For more information, visit the Canadian Electrical Code website

Licensing

All legitimate Master Electricians or Electrical Contractors must be licensed by the province and must have completed all required apprenticeships and testing. In addition, technicians have to be certified for the specific type of work that they will be doing. This would include:

  • ICI – industrial / commercial / institutional (which includes construction)
  • Low-rise residential
  • Lineworkers – (working with high voltage and utilities)

For more information on licensing, visit the Electrical Safety Authority website

Permits

Some people consider permits as simply a cash-grab for local authorities and will turn a blind eye when it comes to getting them. After all, what could possibly go wrong?

Ultimately, project permits for electrical work help to ensure that jobs are done correctly and that everyone’s safety is top-of-mind. Aside from that, companies and individuals are also liable for fines or disconnection of service if electrical work is found to be unsafe or off-code.

Whether it is an installation permit or an operating permit for ongoing maintenance, this process confirms that:

  • The contractor is properly licensed
  • The contractor is certified to do the type of work required
  • The job is being conducted in compliance with applicable electrical codes
  • The contractor is obligated to take corrective action in the event of any issues or problems

Tips

Now that you are familiar with the electrical code, have properly licensed contractors at your disposal and have your permits in-place, here are a few tips to help make the work even safer.

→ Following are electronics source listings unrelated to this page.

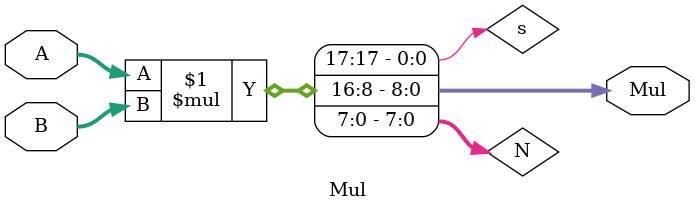
<source format=v>
`define bits 9
module Mul(A, B, Mul);
	input signed [`bits-1:0] A, B;
	output [`bits-1:0] Mul;
	wire s;
	wire [7:0] N;
	
	assign {s, Mul, N} = A * B;
endmodule
</source>
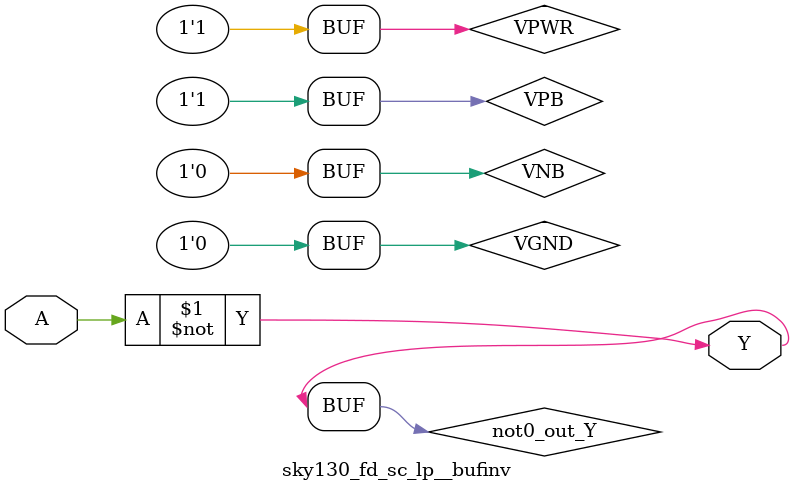
<source format=v>
/*
 * Copyright 2020 The SkyWater PDK Authors
 *
 * Licensed under the Apache License, Version 2.0 (the "License");
 * you may not use this file except in compliance with the License.
 * You may obtain a copy of the License at
 *
 *     https://www.apache.org/licenses/LICENSE-2.0
 *
 * Unless required by applicable law or agreed to in writing, software
 * distributed under the License is distributed on an "AS IS" BASIS,
 * WITHOUT WARRANTIES OR CONDITIONS OF ANY KIND, either express or implied.
 * See the License for the specific language governing permissions and
 * limitations under the License.
 *
 * SPDX-License-Identifier: Apache-2.0
*/


`ifndef SKY130_FD_SC_LP__BUFINV_BEHAVIORAL_V
`define SKY130_FD_SC_LP__BUFINV_BEHAVIORAL_V

/**
 * bufinv: Buffer followed by inverter.
 *
 * Verilog simulation functional model.
 */

`timescale 1ns / 1ps
`default_nettype none

`celldefine
module sky130_fd_sc_lp__bufinv (
    Y,
    A
);

    // Module ports
    output Y;
    input  A;

    // Module supplies
    supply1 VPWR;
    supply0 VGND;
    supply1 VPB ;
    supply0 VNB ;

    // Local signals
    wire not0_out_Y;

    //  Name  Output      Other arguments
    not not0 (not0_out_Y, A              );
    buf buf0 (Y         , not0_out_Y     );

endmodule
`endcelldefine

`default_nettype wire
`endif  // SKY130_FD_SC_LP__BUFINV_BEHAVIORAL_V
</source>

  • Make electrical safety an important part of your internal occupational health & safety processes and be sure to include the following elements:
    • An internal committee responsible for risk assessment, licensing and general oversight
    • Establishing and maintaining strict, written policies and procedures
    • Conducting thorough worker training and refresher education
    • Maintaining adequate first aid and emergency response equipment and procedures
    • Establishing a system for incident reporting and other documentation
  • NEVER work on energized equipment or panels. No question. Just don’t do it. Always disconnect the power source before doing anything.
  • Treat all electrical devices as if they are live and test every circuit or conductor (every time) before you make contact with them
  • Be sure to lock out/tag out all equipment and ground it before beginning any work
  • Use the right tools for the job (don’t get creative) and make sure that all tools are insulated
  • Never use metallic pencils or rulers or wear metallic jewelry when working with electrical equipment
  • Wear personal protective equipment (PPE) including:
    • Fire resistant clothing
    • Hardhat rated for electrical work
    • Eye and/or face protection
    • Insulated gloves and leather protector gloves over top
    • Shock resistant footwear with non-conductive soles
  • For added protection, use insulating or arc suppression blankets, line covers and matting, especially when dealing with higher voltage situations
  • Always work in dry conditions and avoid standing water or areas with high levels of condensation. Where there is any risk of moisture, always use GFCI protection.
  • Enclose all electrical circuits to avoid any accidental contact
  • Do not store flammable materials anywhere near electrical equipment or panels
  • Extension cords are for temporary use only. Replace with permanent wiring for longer-term applications. Also inspect cords regularly and immediately replace any that are cut or cracked. Make sure that all cords and equipment bear the mark of an independent testing lab such as CSA.
  • Check regulations and be especially careful when operating near overhead wires. Contact the local utility company for assistance if in doubt.
  • Always verify the location of buried or embedded electrical circuits before you dig or cut
  • Know where circuit breakers and fuses are located before you begin work so that they can be quickly accessed in the case of an emergency

Even properly qualified workers can be susceptible to accidents. That’s why it’s important for everyone on the job to take responsibility for electrical safety.